Instruction
Tally how many lines in this material contain the word "раньше", and reply only with the count.

============================================================

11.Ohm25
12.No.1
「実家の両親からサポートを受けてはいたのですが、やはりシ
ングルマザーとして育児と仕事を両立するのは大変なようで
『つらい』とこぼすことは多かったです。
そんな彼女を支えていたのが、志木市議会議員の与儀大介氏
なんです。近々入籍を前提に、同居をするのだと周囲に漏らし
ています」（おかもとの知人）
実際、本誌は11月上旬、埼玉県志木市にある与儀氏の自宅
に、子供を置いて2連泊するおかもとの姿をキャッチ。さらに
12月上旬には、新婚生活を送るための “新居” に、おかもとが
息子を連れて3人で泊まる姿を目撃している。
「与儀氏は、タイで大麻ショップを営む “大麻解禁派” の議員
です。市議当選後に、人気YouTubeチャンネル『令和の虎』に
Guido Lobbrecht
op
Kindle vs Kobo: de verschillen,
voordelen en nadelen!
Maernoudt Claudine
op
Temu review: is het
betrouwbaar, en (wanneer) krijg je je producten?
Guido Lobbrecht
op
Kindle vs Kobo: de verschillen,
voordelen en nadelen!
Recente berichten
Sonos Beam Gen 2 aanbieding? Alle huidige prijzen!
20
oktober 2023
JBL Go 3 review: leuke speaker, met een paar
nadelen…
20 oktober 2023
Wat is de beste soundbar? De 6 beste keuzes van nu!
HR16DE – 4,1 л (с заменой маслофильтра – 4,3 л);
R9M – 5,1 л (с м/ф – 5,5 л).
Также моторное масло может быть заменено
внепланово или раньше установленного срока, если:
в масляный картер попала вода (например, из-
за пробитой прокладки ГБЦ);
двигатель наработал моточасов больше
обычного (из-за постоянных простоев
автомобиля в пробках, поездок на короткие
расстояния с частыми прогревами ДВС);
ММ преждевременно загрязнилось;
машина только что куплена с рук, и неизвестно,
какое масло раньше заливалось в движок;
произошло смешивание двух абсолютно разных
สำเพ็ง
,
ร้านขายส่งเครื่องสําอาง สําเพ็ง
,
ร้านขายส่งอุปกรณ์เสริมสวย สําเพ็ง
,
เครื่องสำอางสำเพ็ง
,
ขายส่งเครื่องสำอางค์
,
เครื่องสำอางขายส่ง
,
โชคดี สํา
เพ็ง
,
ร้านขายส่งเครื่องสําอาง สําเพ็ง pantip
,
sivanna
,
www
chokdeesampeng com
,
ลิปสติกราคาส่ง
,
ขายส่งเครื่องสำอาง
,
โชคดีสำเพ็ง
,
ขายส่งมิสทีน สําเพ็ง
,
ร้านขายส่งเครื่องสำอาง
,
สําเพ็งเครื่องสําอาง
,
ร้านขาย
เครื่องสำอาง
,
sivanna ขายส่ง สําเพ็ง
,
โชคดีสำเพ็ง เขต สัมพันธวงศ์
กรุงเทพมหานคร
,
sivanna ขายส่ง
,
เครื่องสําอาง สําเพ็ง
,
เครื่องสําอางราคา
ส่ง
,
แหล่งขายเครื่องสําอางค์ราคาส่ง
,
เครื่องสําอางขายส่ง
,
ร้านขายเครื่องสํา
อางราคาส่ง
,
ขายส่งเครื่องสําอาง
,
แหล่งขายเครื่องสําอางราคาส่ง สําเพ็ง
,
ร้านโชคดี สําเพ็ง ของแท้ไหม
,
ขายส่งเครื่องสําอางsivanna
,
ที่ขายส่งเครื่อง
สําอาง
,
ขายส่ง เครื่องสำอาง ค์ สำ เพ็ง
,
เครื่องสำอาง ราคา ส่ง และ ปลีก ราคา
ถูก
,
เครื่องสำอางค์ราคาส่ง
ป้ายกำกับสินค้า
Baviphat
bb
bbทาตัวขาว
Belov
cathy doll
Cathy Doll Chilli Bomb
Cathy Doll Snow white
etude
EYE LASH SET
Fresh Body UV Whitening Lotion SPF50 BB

============================================================

Task solution
2